[Task instructions] Can you quote every one of the records below word for word, leaving the pictures out?

Data provided Block Start

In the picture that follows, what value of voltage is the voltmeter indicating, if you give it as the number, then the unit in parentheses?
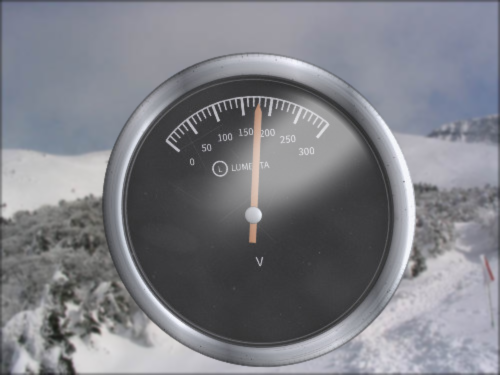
180 (V)
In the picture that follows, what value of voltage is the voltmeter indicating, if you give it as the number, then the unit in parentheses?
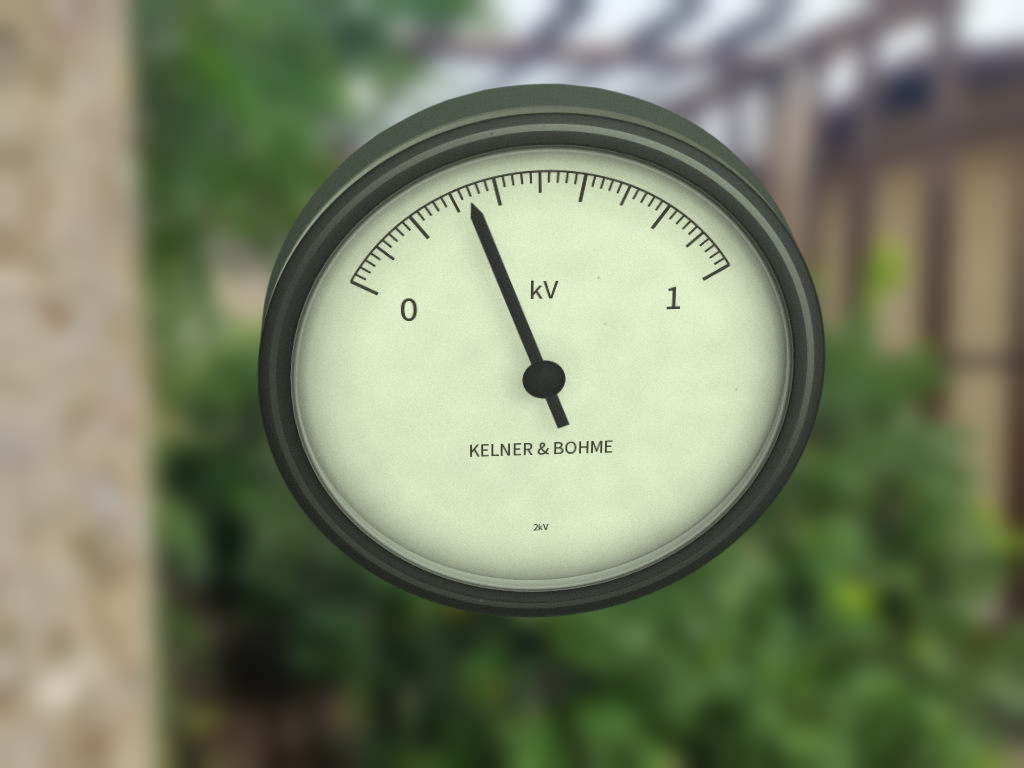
0.34 (kV)
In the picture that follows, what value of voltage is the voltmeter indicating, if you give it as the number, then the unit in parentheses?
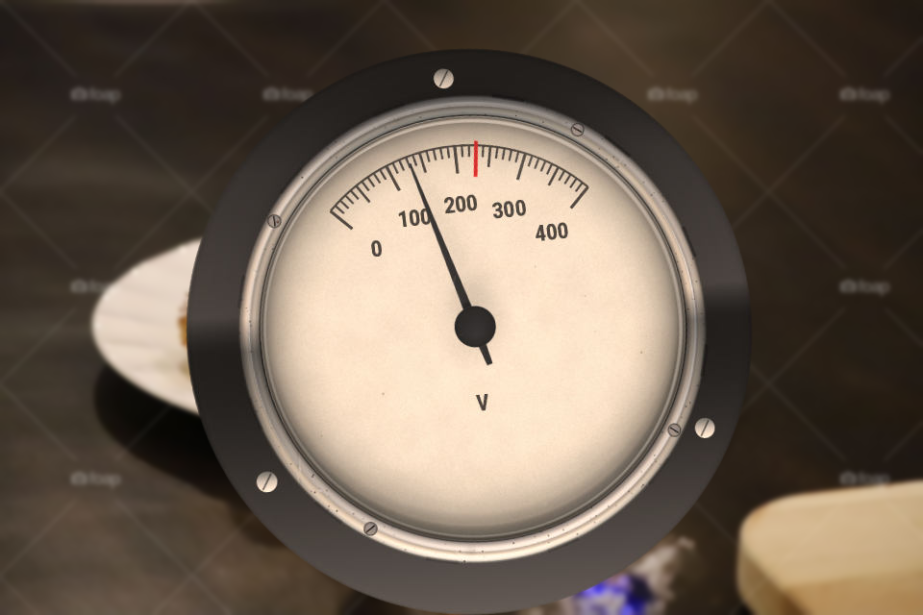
130 (V)
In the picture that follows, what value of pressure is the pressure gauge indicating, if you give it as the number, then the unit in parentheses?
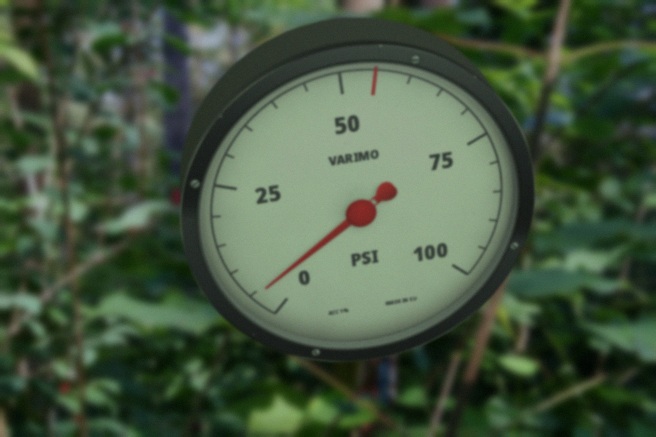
5 (psi)
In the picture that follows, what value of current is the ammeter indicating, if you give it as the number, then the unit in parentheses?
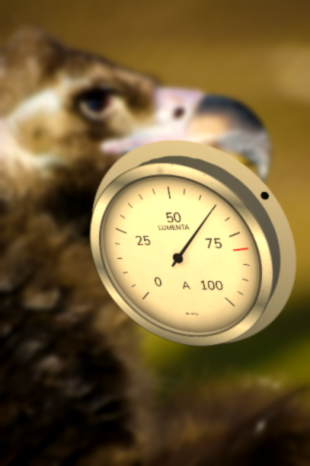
65 (A)
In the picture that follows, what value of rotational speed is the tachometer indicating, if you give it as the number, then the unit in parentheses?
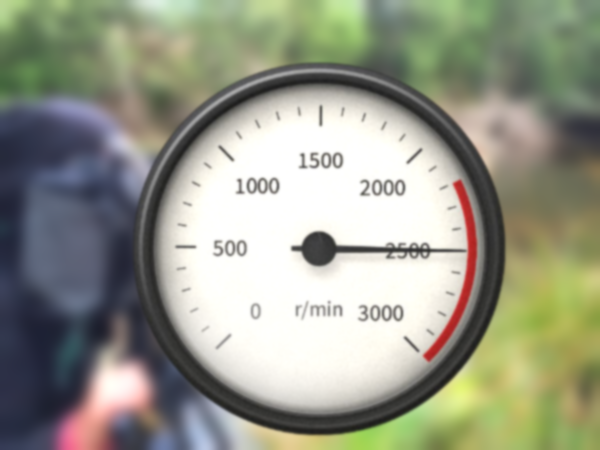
2500 (rpm)
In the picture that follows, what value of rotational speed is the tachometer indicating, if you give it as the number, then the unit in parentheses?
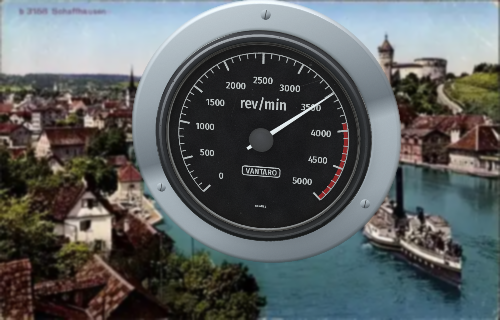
3500 (rpm)
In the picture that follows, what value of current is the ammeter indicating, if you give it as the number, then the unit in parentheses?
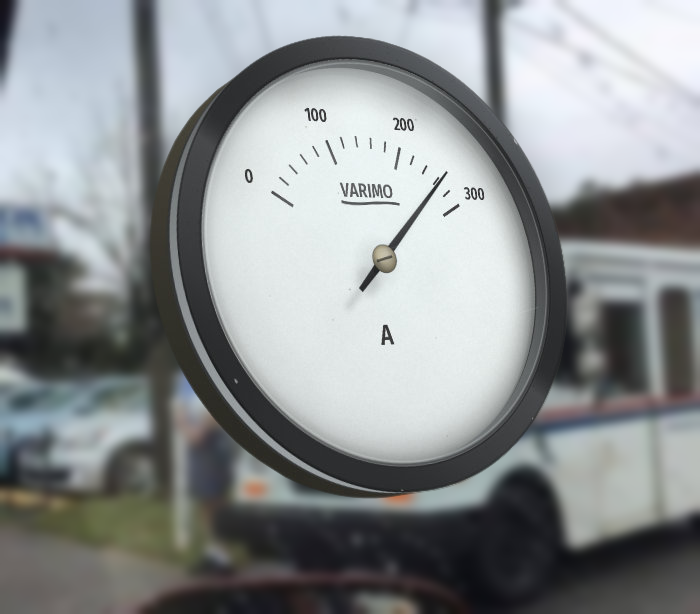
260 (A)
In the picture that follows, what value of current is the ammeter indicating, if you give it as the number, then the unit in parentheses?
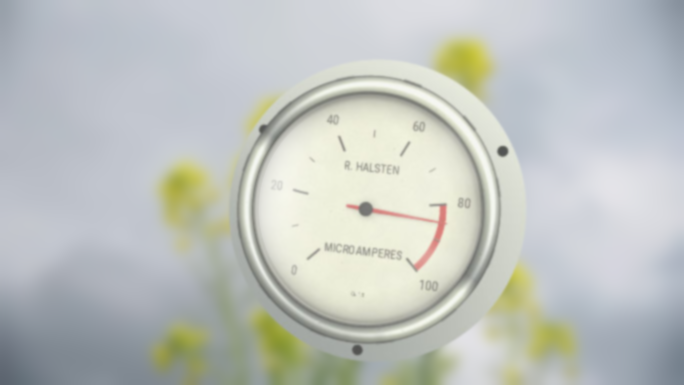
85 (µA)
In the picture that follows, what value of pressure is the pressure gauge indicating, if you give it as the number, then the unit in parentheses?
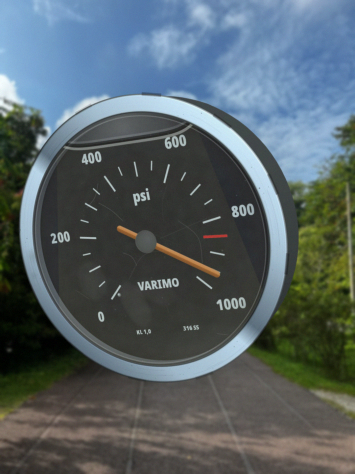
950 (psi)
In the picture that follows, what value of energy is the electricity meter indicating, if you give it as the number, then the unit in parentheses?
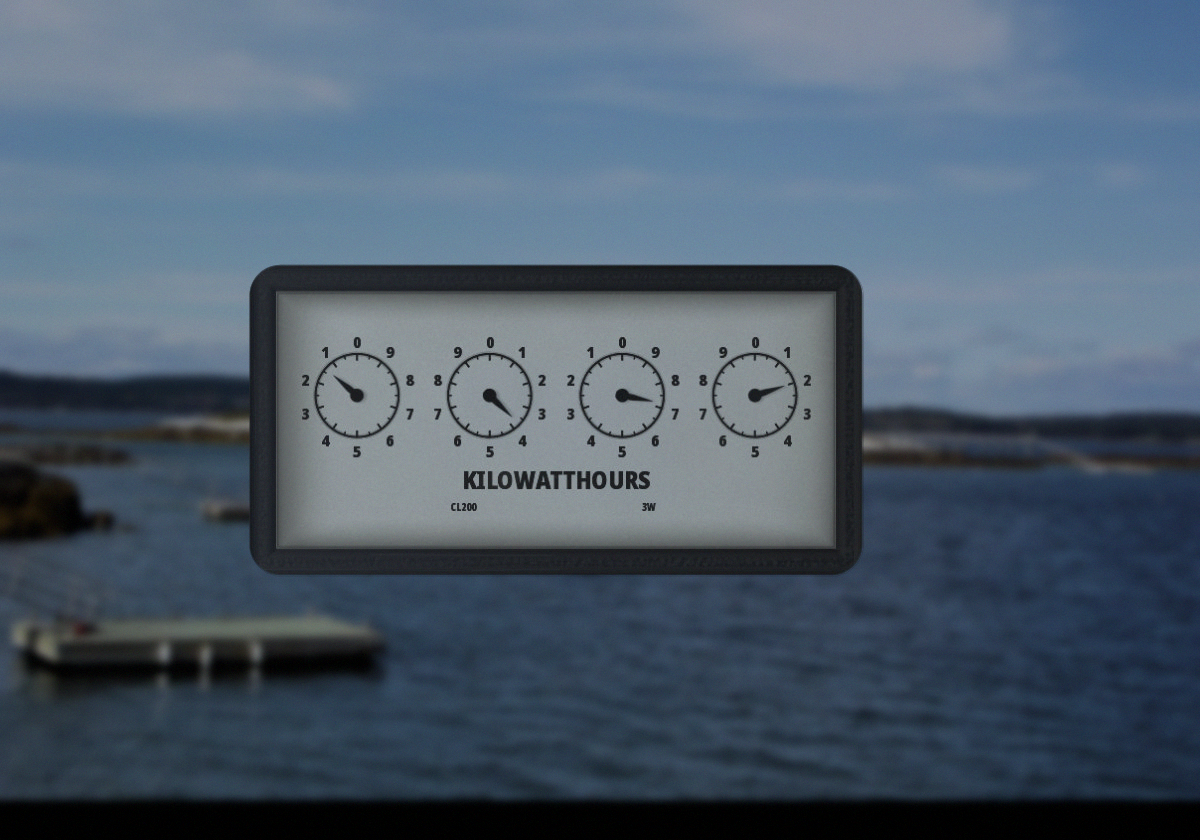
1372 (kWh)
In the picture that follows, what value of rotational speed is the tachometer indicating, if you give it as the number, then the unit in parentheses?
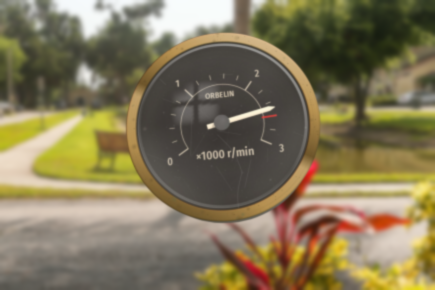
2500 (rpm)
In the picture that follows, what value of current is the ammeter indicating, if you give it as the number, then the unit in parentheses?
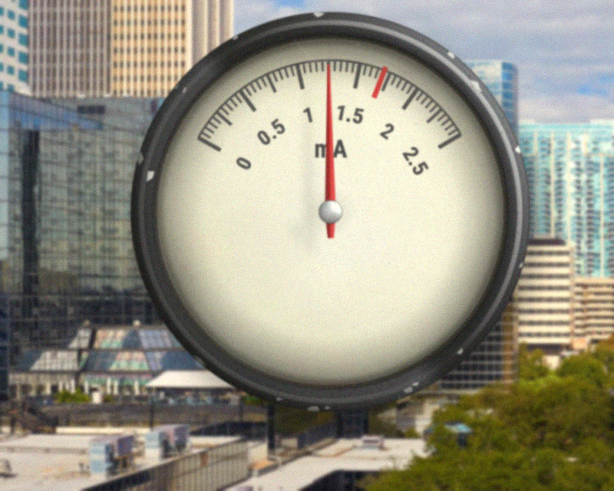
1.25 (mA)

Data provided Block End

[Problem solution]
In the picture that follows, what value of voltage is the voltmeter indicating, if you give it as the number, then the unit in parentheses?
180 (V)
In the picture that follows, what value of voltage is the voltmeter indicating, if you give it as the number, then the unit in parentheses?
0.34 (kV)
In the picture that follows, what value of voltage is the voltmeter indicating, if you give it as the number, then the unit in parentheses?
130 (V)
In the picture that follows, what value of pressure is the pressure gauge indicating, if you give it as the number, then the unit in parentheses?
5 (psi)
In the picture that follows, what value of current is the ammeter indicating, if you give it as the number, then the unit in parentheses?
65 (A)
In the picture that follows, what value of rotational speed is the tachometer indicating, if you give it as the number, then the unit in parentheses?
2500 (rpm)
In the picture that follows, what value of rotational speed is the tachometer indicating, if you give it as the number, then the unit in parentheses?
3500 (rpm)
In the picture that follows, what value of current is the ammeter indicating, if you give it as the number, then the unit in parentheses?
260 (A)
In the picture that follows, what value of current is the ammeter indicating, if you give it as the number, then the unit in parentheses?
85 (µA)
In the picture that follows, what value of pressure is the pressure gauge indicating, if you give it as the number, then the unit in parentheses?
950 (psi)
In the picture that follows, what value of energy is the electricity meter indicating, if you give it as the number, then the unit in parentheses?
1372 (kWh)
In the picture that follows, what value of rotational speed is the tachometer indicating, if you give it as the number, then the unit in parentheses?
2500 (rpm)
In the picture that follows, what value of current is the ammeter indicating, if you give it as the number, then the unit in parentheses?
1.25 (mA)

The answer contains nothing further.